Geumho-dong is a region that is considered a dong (neighborhood) of Seongdong District, Seoul, South Korea.
==Local Government==
The current Geumho dong area is considered to be divided into 4 beopjeongdongs(administrative division that is considered to be "legal status neighbourhoods), which are Geumho dong 1-ga, Geumho dong 2 ga, Geumho dong 3 ga, and Geumho dong 4 ga. In reality the region is administered as 3 haengjeongdongs(administrative division that is considered as neighbourhoods for administrative purposes), which treats Geumho 2 ga and 3 ga as a single neighbourhood.
==History==
The region was originally known as Sucheoli(水鐵里) or Musumak for it was a town where metal was melted to create different farming tools.
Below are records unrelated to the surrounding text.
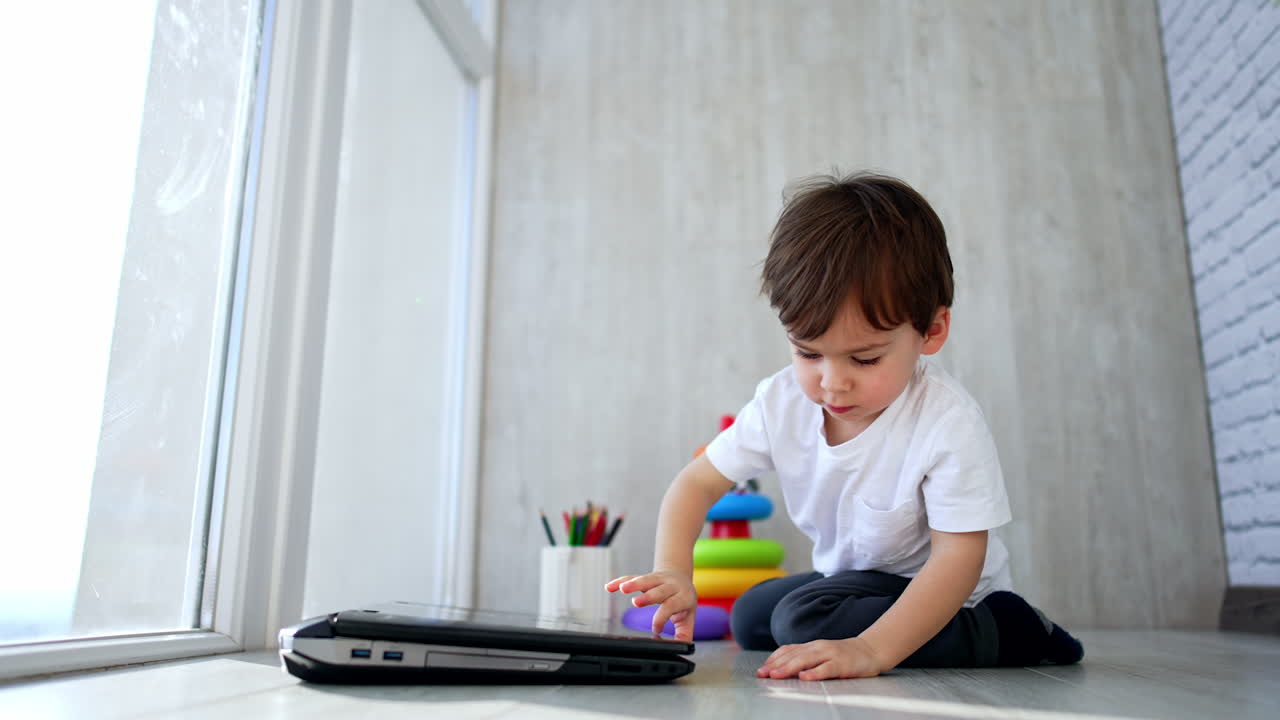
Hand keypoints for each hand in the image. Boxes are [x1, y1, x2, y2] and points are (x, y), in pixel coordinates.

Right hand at [604, 570, 697, 640]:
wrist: (681, 578)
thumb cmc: (683, 600)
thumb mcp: (688, 617)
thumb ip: (684, 634)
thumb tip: (679, 648)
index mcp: (682, 597)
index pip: (671, 605)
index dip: (662, 617)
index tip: (655, 630)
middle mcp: (671, 586)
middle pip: (659, 590)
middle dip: (648, 596)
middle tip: (636, 603)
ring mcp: (658, 579)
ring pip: (646, 579)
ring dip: (634, 584)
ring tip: (623, 589)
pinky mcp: (646, 576)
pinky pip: (632, 577)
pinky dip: (620, 581)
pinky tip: (609, 587)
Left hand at [756, 636, 885, 680]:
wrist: (870, 651)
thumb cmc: (842, 655)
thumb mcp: (821, 655)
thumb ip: (805, 659)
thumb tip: (782, 668)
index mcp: (812, 646)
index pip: (788, 650)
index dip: (773, 659)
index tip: (761, 670)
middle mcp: (818, 647)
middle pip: (793, 655)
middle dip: (776, 665)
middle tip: (763, 674)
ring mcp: (830, 654)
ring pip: (806, 660)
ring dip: (789, 667)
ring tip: (776, 675)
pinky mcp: (842, 664)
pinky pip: (826, 668)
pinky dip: (814, 673)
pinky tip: (804, 678)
The region was also known for its cabbage sellers along with the wangsimni region(located in modern day Haengdang-dong). During a major subdivision change to incorporate the region into the greater seoul metropolitan area in 1946, the region changed its name to geumhodong with the character geum(金) to reflect metal and ho(湖) to reflect the former character su(水) as there were other towns that were also called sucheolli in Mapo District. The region in the 1960s was known as a slum, which the koreans called "Daldongne(달동네, moon town)" but since it went subsequent redevelopment it is now considered as a newly rising town for the wealthy along with Oksu-dong.

==Places and Transport==
Geumho 3 ga dong area currently hosts the "Cherry blossom festival" ever year in April and there is a market called Geumnam market in the region. The region has two subway stations, Geumho station for Seoul Subway Line 3 and Singeumho station for Seoul Subway Line 5.